Protein degradation in hepatocyte monolayers. Effects of glucagon, adenosine 3':5'-cyclic monophosphate and insulin

Abstract

Hepatocytes were isolated by collagenase perfusion of livers from fed rats and established in stationary monolayer culture. Degradation of intracellular protein was measured in these monolayers after labeling for 16 h with [3H]Leu followed by a 3 h chase period in medium containing 2 mM-Leu. Proteolysis in this system was stimulated by physiological concentrations of glucagon and also by added dibutyryl cyclic AMP. The effects of these 2 agents were not additive, which is consistent with the view that they act by the same mechanism.
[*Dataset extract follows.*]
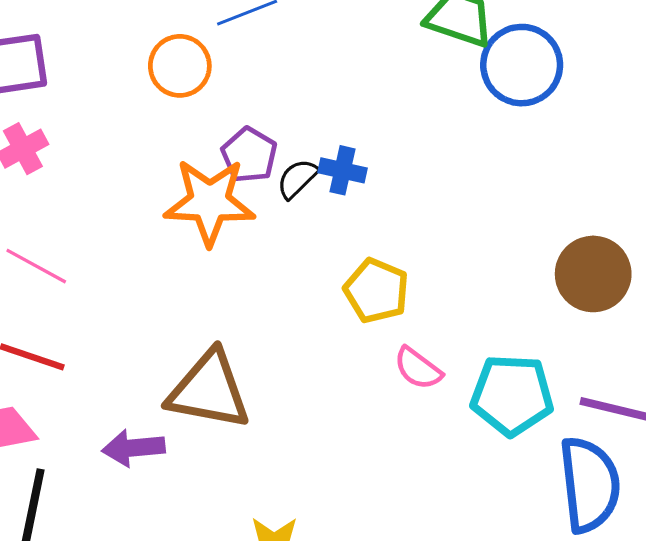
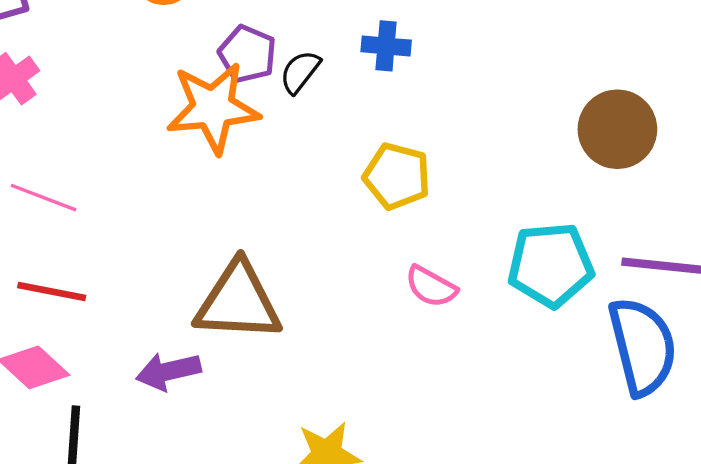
blue cross: (343, 170) -> (386, 46), moved
pink semicircle: (418, 368) -> (431, 287), moved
A close correlation was found between intracellular cyclic AMP concentrations generated by glucagon and the degree of stimulation of proteolysis elicited by the hormone. Insulin reduced glucagon-stimulated proteolysis, but not glucagon-elevated intracellular cyclic AMP concentrations. The continual presence of either insulin or glucagon was necessary for the full expression of their effects on proteolysis. In the presence of cycloheximide, proteolysis was normally responsive to glucagon but not to insulin. Proteolysis was not responsive to either hormone in the presence of ammonia, an agent that blocks the final lysosomal step of protein breakdown. In hepatocyte monolayers glucagon may act via cyclic AMP to increase cellular autophagy and thus increase proteolysis, whereas insulin inhibits these processes independently of cyclic AMP.